* Italy’s 10-year bond yield rises to 1.02%
* Italy, Spain spread over Germany widen
* Euro zone periphery govt bond yields tmsnrt.rs/2ii2Bqr (Updates prices, adds Spanish syndication)
By Dhara Ranasinghe
LONDON, Feb 25 (Reuters) - Southern Europe’s bond markets succumbed to selling pressure on Tuesday as concern that Italy may not be alone in facing the coronavirus outbreak gripped markets.
The coronavirus death toll climbed to seven in Italy on Monday and several Middle East countries were dealing with their first infections, sending markets into a tailspin on Monday.
Tuesday’s trade gave way to fresh selling of not just Italian bonds but also Greek, Spanish and Portuguese debt.
Italian authorities on Tuesday reported a woman had tested positive for coronavirus in Sicily, the first case south of Rome.
“What’s different today is that we are seeing more of a peripheral bond selloff,” said Lyn Graham-Taylor, a rates strategist at Rabobank in London.

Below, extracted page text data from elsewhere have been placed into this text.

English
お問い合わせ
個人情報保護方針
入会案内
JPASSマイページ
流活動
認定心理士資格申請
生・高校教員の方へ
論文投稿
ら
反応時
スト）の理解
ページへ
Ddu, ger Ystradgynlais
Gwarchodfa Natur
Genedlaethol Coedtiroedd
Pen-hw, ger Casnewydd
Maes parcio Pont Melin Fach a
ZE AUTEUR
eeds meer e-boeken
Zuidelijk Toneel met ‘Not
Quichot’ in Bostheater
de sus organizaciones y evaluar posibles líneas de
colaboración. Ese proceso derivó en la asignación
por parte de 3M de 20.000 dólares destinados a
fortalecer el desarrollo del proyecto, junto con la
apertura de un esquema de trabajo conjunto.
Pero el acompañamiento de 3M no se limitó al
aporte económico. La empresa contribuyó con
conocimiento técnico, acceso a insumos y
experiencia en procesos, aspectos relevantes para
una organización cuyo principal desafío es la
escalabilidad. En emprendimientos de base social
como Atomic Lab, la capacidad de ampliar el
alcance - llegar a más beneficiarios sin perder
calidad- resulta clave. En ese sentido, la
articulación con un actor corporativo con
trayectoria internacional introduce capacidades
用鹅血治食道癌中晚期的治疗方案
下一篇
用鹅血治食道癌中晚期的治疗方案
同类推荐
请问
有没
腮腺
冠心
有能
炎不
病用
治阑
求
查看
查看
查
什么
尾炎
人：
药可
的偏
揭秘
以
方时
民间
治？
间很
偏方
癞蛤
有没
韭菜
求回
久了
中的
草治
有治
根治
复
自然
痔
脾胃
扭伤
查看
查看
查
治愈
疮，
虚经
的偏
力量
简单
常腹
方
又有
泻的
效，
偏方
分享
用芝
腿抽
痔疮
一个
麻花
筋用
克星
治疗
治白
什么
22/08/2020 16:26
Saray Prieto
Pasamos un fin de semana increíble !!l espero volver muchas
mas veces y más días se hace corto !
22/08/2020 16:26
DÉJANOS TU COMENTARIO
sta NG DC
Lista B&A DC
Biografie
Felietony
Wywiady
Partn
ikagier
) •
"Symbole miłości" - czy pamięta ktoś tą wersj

“Coronavirus is not an Italy-specific problem, but it could become a more global problem so that is what people are starting to price in.”
Italy’s 10-year bond yield rose as much as 4 basis points to 1.02%, its highest level in almost a month. It rose 6 bps on Monday in its biggest one-day rise in over two months as Italy grappled with the worst flare-up of the virus in Europe.
The sell-off calmed in late trade and Italy’s 10-year yield was last up 1 basis point at 0.98%.
In a sign of increased risk aversion, investors plumped for the safety of top-rated German government bonds - pushing the 10-year Bund yield to its lowest since early October at -0.52% .
This in turn saw the gap between German Bund yields and their peripheral peers widen. The Italian/German 10-year bond yield gap touched its widest in a month at around 152 bps .
Demand for a Spanish sale of 30-year bonds was also tempered, with orders declining during the sale and at 18 billion euros, falling far short of the record 52 billion euro demand its 10-year sale received in January.
Spain’s and Portugal’s 10-year bond yield spreads over Germany widened to 73 bps and 69 bps - their widest in more than two months.
Greek bonds also came under selling pressure, with 10-year yields last up over 6 bps at 1.06%. They fell below 1% for the first time just two weeks ago.
Investors, bracing for the coronavirus outbreak to hit the world economy, have pushed up expectations for rate cuts from the U.S. Federal Reserve and European Central Bank.
Euro zone money markets attach more than 60% chance of a 10 bps rate cut by the ECB by July, up from around 35% a week ago.
“Pricing for some future action is fair, but that rate cuts of this magnitude, at this level, are not likely to have any effect, beyond giving the appearance that the ECB is paying attention to the potential hit to growth and acting in the only way they can,” said Tim Graf, chief macro strategist at State Street Global Markets in London.